りっく

mellowのりっくのレビュー・感想・評価

mellow(2020年製作の映画)
4.3
好きと想うだけでなく、声に出して相手に伝えること。それは場合によって、自分本位で身勝手なことかもしれない。だが、言葉に出すことによって、相手との関係や自分の人生の新たな一歩を踏み出せるかもしれない。

その気持ちをどこで伝えるかも大事だ。それを今泉力哉は十二分に分かっているからこそ、本作はシチュエーションやロケーション含めた「場」を大切にする。古びたラーメン屋のテーブルやカウンター、花屋のちょっとした待ち合い場所、そして学校の屋上。

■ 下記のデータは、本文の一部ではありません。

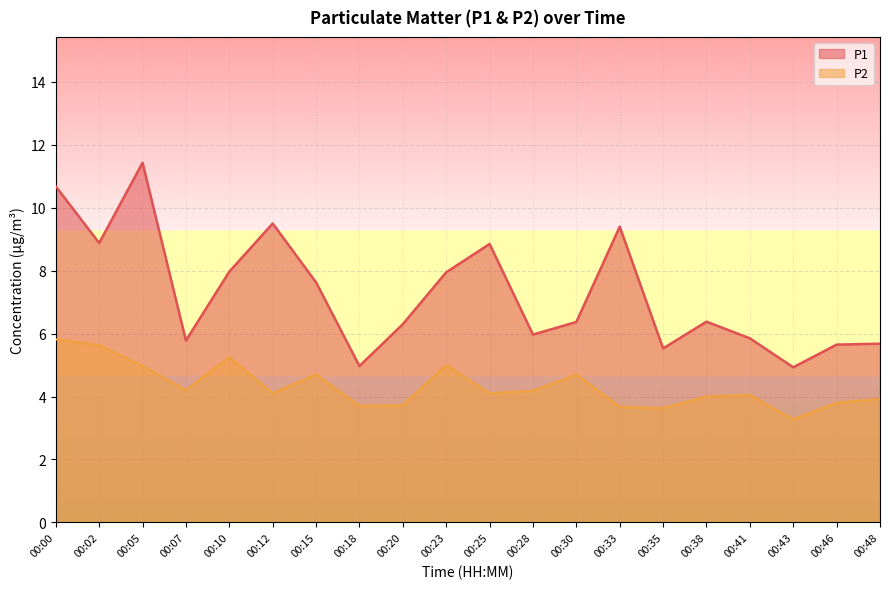

Rank the series at 00:02 from lowest to highest value.

P2, P1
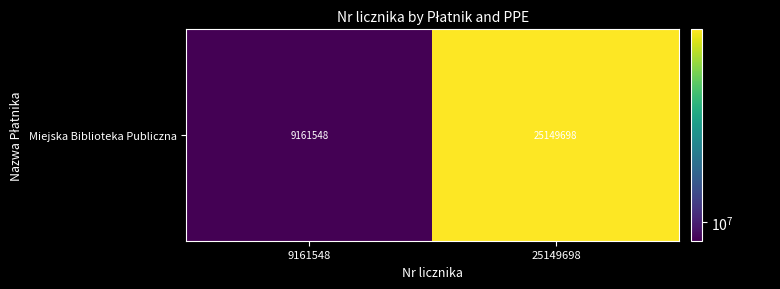

The chart shows a value of 9161548 at 9161548. True or false?

True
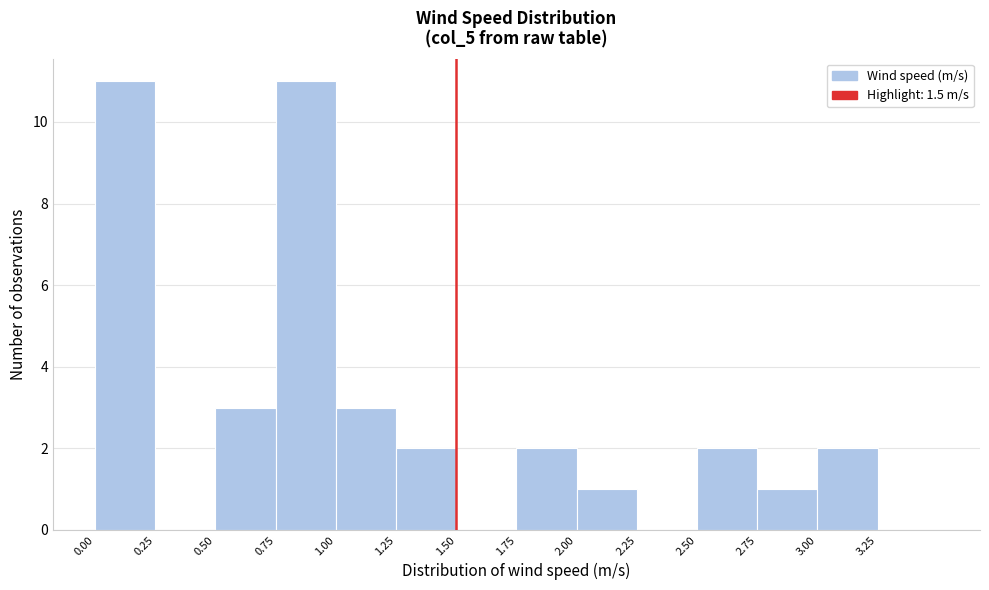

What is the height of the bar covering 1.00 to 1.25 on the x-axis? The values are not printed on the chart, so give them approximately, as read against the axis.

3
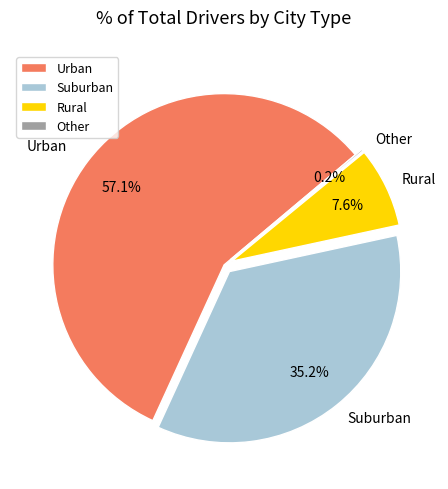

What is the majority slice?

Urban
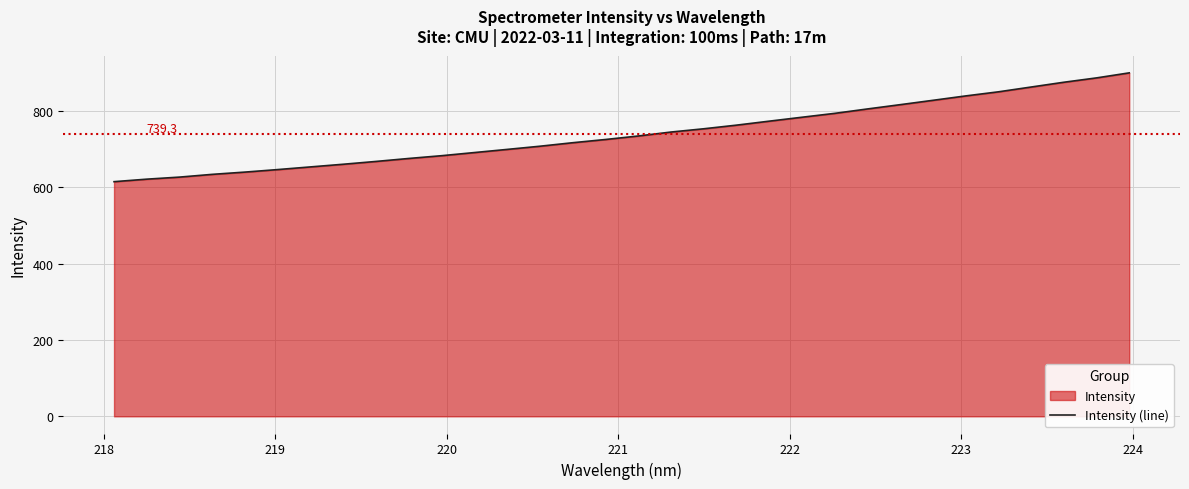

Reading right to left, extract all data points from this chart.

899.3	886.1	874.7	862.2	849.6	838.9	827.4	816.0	804.8	793.3	783.1	772.8	762.4	752.9	744.4	734.0	724.8	716.4	707.2	698.9	690.7	682.4	675.2	667.4	660.1	653.1	646.1	639.5	633.6	626.4	621.0	614.4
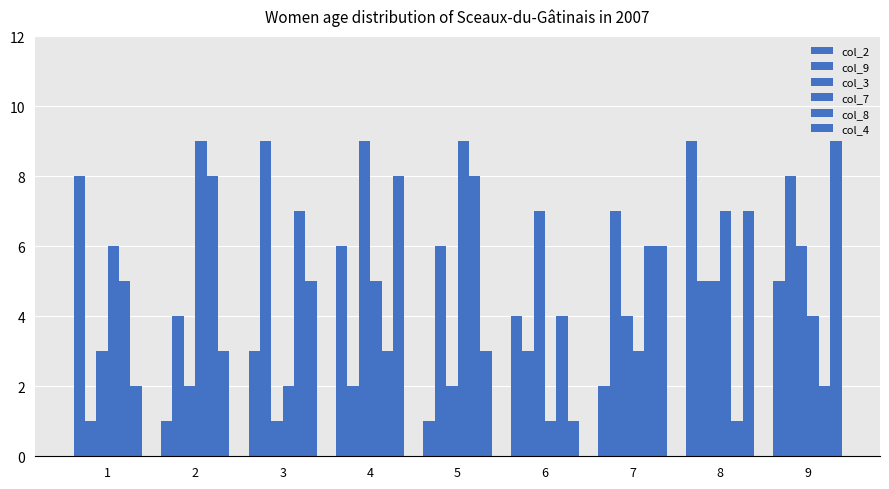

The value of col_4 at 5 is 2. True or false?

False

そこで勇気を出して相手に気持ちを伝える姿が、なんといじらしく、美しく、尊いことか。

本作の田中圭は、描き方を間違えればただモテるだけの男になるかもしれない。だが、今泉力哉は彼の「はっ?」「えっ?」と困り果てた相槌と表情を巧く利用し、好きということの不可思議さを会話劇で魅せていく。もはや困惑がカオスになっていくともさかりえ演じる夫妻とのやりとりは爆笑ものだ。

そんな彼も、伝えられる側から、伝える側へと成長する。手紙で気持ちを伝え、花束を相手に渡す。その人間の血が通ったやりとりが生み出す多幸感が胸いっぱいに広がっていく。今泉力哉作品を見る幸せや喜びを改めて噛みしめる。